Since FATA are governed by the FCR, and much of the FCR is meanwhile subject to the will and actions of the military, there is a real legal-administrative gap in the FATA. The system may have been good when there were no Islamist militants – which are now a parallel force, a direct challenge to the state. But we also have to keep in mind that even if the FCR worked well before the emergence of the Taliban, one must not deny that the FCR basically treated the tribal people as “caged monkeys” (former governor Gen.Ali Jan Orakazai), a system that allowed gun-running, drugs and even shelter to fugitives from the law of the land.
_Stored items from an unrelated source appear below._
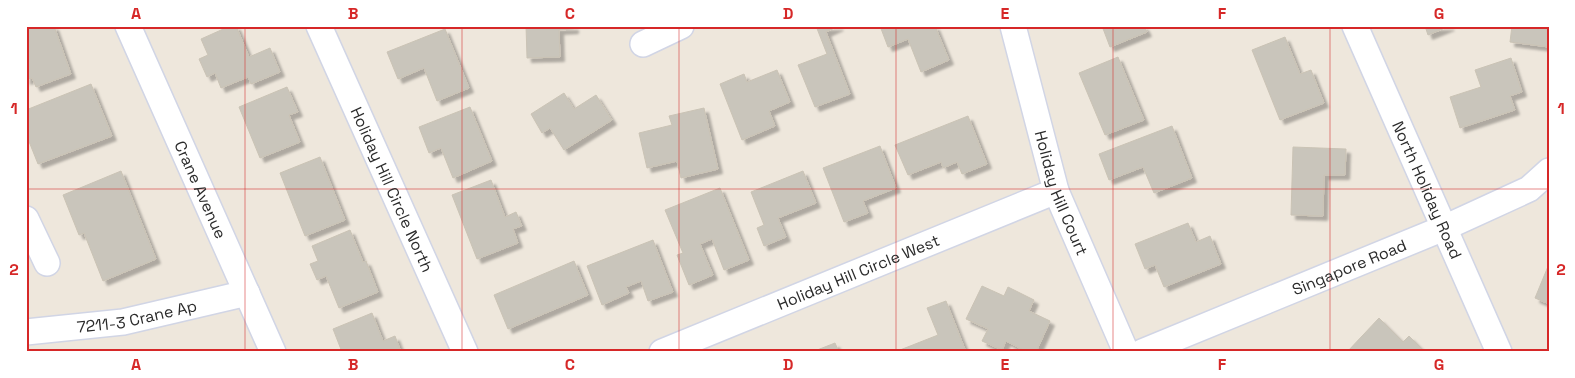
<svg xmlns="http://www.w3.org/2000/svg" width="1575" height="378" font-family="'Space Grotesk',sans-serif">
<style>
.building{fill:#c9c5bb;stroke:#cac3b5;filter:url(#shadow)}
.lines{fill:none;stroke-linecap:round;stroke-linejoin:round}
.minor-casing{stroke:#d1d5e5;stroke-width:28}
.minor{stroke:#fff;stroke-width:25}
.grid{fill:none;stroke:#d62828;stroke-width:1;stroke-opacity:0.55}
.labels{text-anchor:middle;stroke-width:4.5;stroke-linejoin:round;paint-order:stroke}
.street-label{font-size:16px;fill:#2b2b2b;stroke:#fff}
.neatline{fill:none;stroke:#d62828;stroke-width:2}
.grid-label{font-size:16px;text-anchor:middle;font-weight:bold;fill:#d62828}
</style>
<defs>
<filter id="shadow"><feDropShadow dx="4.5" dy="4.5" stdDeviation="1" flood-color="#0004"/></filter>
</defs>
<rect width="100%" height="100%" fill="#eee7dc"/>
<path class="building" d="M26 26H54L71 74 36 87 32 78 26 80Z
M230 26H236L249 57 270 48 280 72 251 84 248 77 221 88 215 73 207 77 199 59 208 55 201 39Z
M526 26H574V29L559 30 560 57 527 58Z
M816 26H839L826 32 850 94 815 107 798 65 827 54Z
M880 26H935L949 60 921 72 908 39 888 47Z
M1102 26H1144L1147 32 1110 47Z
M1425 26H1450L1428 35Z
M1512 26H1549V47L1510 42Z
M445 29 469 88 437 101 424 68 398 79 387 52Z
M1285 37 1300 74 1311 70 1324 103 1280 120 1252 50Z
M1118 57 1144 120 1105 135 1079 73Z
M1511 58 1522 92 1510 96 1515 110 1460 128 1450 97 1481 87 1475 70Z
M777 70 790 102 769 111 775 126 742 140 720 84 744 74 747 82Z
M91 84 112 136 38 164 26 134V110Z
M287 87 298 112 289 115 300 142 260 158 239 107Z
M564 93 574 109 596 95 612 120 564 150 550 128 542 133 531 114Z
M470 107 492 161 453 178 441 148 429 153 419 127Z
M704 108 718 169 681 178 677 161 647 168 639 133 672 125 669 116Z
M968 116 987 164 962 174 957 162 943 168 941 162 908 175 895 145Z
M1172 126 1192 178 1154 193 1143 167 1109 180 1099 154Z
M880 146 896 188 863 201 868 213 844 222 823 168Z
M1293 147 1346 149 1345 175H1324L1323 216 1291 215Z
M320 157 345 220 305 236 280 173Z
M121 171 156 259 103 281 84 233 79 235 63 195Z
M803 171 816 203 778 218 786 237 764 246 757 228 764 225 751 192Z
M491 180 505 217 516 212 522 226 513 229 518 243 477 259 452 195Z
M720 188 749 260 724 270 712 239 700 244 713 275 689 285 677 255 683 253 665 210Z
M1188 223 1196 242 1210 236 1221 264 1164 287 1155 265 1145 269 1135 244Z
M350 230 363 262 366 261 378 292 339 308 326 276 317 280 310 264 318 261 312 246Z
M653 240 673 292 648 301 641 281 626 287 629 293 602 305 587 266Z
M574 261 588 295 508 329 494 295Z
M1549 264V304L1535 298Z
M982 286 1004 296 1008 287 1034 300 1029 311 1050 321 1036 352H1027L1006 341 1002 350 982 341 988 329 966 319Z
M946 301 966 352H901L900 350 938 335 927 308Z
M372 313 383 341 395 336 401 352H342L333 329Z
M1379 318 1403 342 1409 336 1425 352H1347Z
M835 343 839 352H812Z"/>
<g class="lines">
<g class="minor-casing">
<g id="minor">
<path id="s1" d="M128 26 273 352"/>
<path id="s2" d="M319 26 465 352"/>
<path id="s3" d="M1013 26 1056 191 1126 352"/>
<path id="s4" d="M1355 26 1499 352"/>
<path d="M643 44 681 26"/>
<path d="M26 219 47 263"/>
<path id="s5" d="M26 332 123 322 247 293"/>
<path id="s6" d="M662 352 1056 191"/>
<path id="s7" d="M1142 352 1444 228 1529 189 1549 171"/>
</g>
</g>
<use href="#minor" class="minor"/>
</g>
<path class="grid" d="M245 26V352M462 26V352M679 26V352M896 26V352M1113 26V352M1330 26V352M26 189H1549"/>
<g class="labels">
<g class="street-label">
<text dy="6" stroke="none"><textPath href="#s1" startOffset="179">Crane Avenue</textPath></text>
<text dy="6" stroke="none"><textPath href="#s2" startOffset="179">Holiday Hill Circle North</textPath></text>
<text dy="6" stroke="none"><textPath href="#s4" startOffset="179">North Holiday Road</textPath></text>
<text dy="6" stroke="none"><textPath href="#s3" startOffset="174">Holiday Hill Court</textPath></text>
<text dy="6" stroke="none"><textPath href="#s7" startOffset="224">Singapore Road</textPath></text>
<text dy="6" stroke="none"><textPath href="#s6" startOffset="212">Holiday Hill Circle West</textPath></text>
<text dy="6" stroke="none"><textPath href="#s5" startOffset="112">7211-3 Crane Ap</textPath></text>
</g>
</g>
<rect width="1575" height="378" fill="none" stroke="#ffffff" stroke-width="55"/>
<rect x="28" y="28" width="1520" height="322" class="neatline"/>
<g class="grid-label">
<text x="136" y="19">A</text>
<text x="353" y="19">B</text>
<text x="570" y="19">C</text>
<text x="788" y="19">D</text>
<text x="1005" y="19">E</text>
<text x="1222" y="19">F</text>
<text x="1439" y="19">G</text>
<text x="14" y="114">1</text>
<text x="1561" y="114">1</text>
<text x="14" y="275">2</text>
<text x="1561" y="275">2</text>
<text x="136" y="370">A</text>
<text x="353" y="370">B</text>
<text x="570" y="370">C</text>
<text x="788" y="370">D</text>
<text x="1005" y="370">E</text>
<text x="1222" y="370">F</text>
<text x="1439" y="370">G</text>
</g>
</svg>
That is why the question: Do you really want to continue with that system which has allowed all sorts of non-state actors to emerge i.e. militants, criminal gangs, smugglers, besides according a privileged status to a 35,000 people and a few thousand bureaucrats? 

And now to the fourth dimension of the internal security: 

This is Socio-economic deprivations that have resulted from the special status of the FATAs and the FCR. One of the direct consequences of this system is socio-economic under-development in an environment wherein the Political Agent is the king and the Malik is his privileged surrogate, while the common man remains under-privileged – and entirely at the whims of either the Political Administration or the militants. This has obviously aggravated economic adversities, rendered hundreds of thousands youth jobless, and exposed them to the militants – many of them also join their ranks.
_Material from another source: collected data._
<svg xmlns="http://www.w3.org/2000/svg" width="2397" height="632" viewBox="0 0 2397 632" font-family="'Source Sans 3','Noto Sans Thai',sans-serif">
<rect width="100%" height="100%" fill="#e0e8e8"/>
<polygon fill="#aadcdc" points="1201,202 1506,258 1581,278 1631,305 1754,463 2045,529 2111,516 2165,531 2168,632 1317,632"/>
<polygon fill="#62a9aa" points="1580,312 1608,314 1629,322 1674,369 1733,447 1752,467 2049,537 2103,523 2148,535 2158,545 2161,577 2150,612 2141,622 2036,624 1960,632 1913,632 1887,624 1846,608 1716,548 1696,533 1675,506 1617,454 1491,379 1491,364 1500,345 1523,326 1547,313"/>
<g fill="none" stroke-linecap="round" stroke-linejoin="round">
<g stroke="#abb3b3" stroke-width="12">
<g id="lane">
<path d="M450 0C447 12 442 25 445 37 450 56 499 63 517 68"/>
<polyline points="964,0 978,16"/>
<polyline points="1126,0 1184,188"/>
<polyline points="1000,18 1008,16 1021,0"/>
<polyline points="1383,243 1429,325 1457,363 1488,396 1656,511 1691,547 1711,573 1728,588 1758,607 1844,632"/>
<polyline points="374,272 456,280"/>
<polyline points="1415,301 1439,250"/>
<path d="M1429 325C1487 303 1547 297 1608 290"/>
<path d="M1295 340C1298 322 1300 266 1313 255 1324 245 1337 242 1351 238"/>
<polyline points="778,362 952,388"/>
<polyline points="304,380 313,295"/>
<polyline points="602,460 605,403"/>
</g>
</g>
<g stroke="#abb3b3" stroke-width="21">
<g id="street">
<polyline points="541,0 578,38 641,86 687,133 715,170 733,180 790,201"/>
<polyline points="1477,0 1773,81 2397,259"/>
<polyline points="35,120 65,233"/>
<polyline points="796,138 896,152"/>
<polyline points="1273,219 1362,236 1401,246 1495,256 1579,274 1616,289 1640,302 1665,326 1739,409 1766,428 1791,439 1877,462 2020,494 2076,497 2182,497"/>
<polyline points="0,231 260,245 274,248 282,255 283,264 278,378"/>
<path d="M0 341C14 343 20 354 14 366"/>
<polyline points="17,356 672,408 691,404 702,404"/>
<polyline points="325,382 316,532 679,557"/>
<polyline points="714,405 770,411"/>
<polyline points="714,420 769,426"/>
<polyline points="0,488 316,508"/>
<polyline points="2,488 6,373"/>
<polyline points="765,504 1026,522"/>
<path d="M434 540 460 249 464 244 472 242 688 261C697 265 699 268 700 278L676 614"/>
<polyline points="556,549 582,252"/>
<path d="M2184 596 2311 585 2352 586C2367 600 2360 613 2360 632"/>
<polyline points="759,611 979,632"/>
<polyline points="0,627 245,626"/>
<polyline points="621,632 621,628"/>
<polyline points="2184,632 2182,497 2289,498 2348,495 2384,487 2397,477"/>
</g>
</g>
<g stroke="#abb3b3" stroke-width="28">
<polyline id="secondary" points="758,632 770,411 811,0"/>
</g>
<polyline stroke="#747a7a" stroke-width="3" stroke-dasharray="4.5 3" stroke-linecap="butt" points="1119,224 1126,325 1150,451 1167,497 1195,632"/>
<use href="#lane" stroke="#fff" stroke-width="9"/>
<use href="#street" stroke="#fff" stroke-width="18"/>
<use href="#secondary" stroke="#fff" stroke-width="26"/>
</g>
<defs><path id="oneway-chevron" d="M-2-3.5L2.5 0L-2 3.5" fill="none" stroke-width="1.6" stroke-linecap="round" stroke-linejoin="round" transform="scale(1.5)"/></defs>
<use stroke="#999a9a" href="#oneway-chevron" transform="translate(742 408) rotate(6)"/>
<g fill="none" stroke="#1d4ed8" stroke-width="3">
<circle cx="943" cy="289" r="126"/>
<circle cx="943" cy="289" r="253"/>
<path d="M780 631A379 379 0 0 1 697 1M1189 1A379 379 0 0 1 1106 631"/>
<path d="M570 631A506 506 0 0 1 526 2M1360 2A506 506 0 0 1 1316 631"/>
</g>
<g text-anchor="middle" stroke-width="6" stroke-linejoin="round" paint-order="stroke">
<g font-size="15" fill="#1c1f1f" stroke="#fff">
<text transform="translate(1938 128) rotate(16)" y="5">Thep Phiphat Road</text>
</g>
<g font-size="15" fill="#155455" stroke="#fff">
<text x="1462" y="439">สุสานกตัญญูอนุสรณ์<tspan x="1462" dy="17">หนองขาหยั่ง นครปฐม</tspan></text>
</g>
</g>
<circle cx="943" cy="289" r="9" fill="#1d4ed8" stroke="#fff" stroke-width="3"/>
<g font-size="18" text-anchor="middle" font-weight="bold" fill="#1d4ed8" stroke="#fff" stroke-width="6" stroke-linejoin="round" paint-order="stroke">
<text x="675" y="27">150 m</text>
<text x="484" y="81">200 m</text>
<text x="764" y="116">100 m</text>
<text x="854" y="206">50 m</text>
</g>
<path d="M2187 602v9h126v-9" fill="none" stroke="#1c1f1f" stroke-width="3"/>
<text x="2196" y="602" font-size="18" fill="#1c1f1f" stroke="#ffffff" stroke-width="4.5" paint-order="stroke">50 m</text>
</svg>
One of the aspects of the administrative dimensions is the law-enforcement machinery. It is the issue of capacity of the khasadars, Lavies and the FC. This also applies to the police in most of the country: 

Are they are sensitized enough to deal with the new level of threat? Do we have laws efficient enough to deal with the security challenges that emanate from FATA and other ungoverned spaces? 

The provincial cabinet (Feb 24th) in Peshawar was informed that terrorists freed by the courts have become active again. Mian Iftikhar Hussain claimed that courts sentence only two per cent of the terrorists that stand trial. He said that as many as 200 cases were registered during 2009 but the number fell to 101 in 2010. 

Over 3,000 trials, including that of Tehrik-i-Nifaz-i-Shariat-i-Muhammadi (TNSM) Chief Sufi Muhammad, are still pending because the authorities are afraid that once produced before the normal courts – governed by the anglo-saxon law – most of them would be out. 

A rare conviction followed on March 18th when an Anti-Terror Court in Swat handed down a consecutive prison term of 120 years to Noorani Gul, a high-profile commander originally from Matta.

This is a welcome development but we need more such convictions, backed up by comprehensive anti-terror legislation replacing Anti-Terror Act 1997. And for that, the military establishment would need to show its teeth to all those who are challenging the write of the state. Dubious deals with religio-political groups shall have to be abandoned in favour of a law-based state-driven governance, and quick justice to the marginalised five million inhabitants of FATA. 

But a much greater challenge, probably, is how to handle the mushrooming threat that the trans-nationalist al Qaeda and its non-Arab affiliates present to the world at large as well as to the residents of FATA and Pakistan.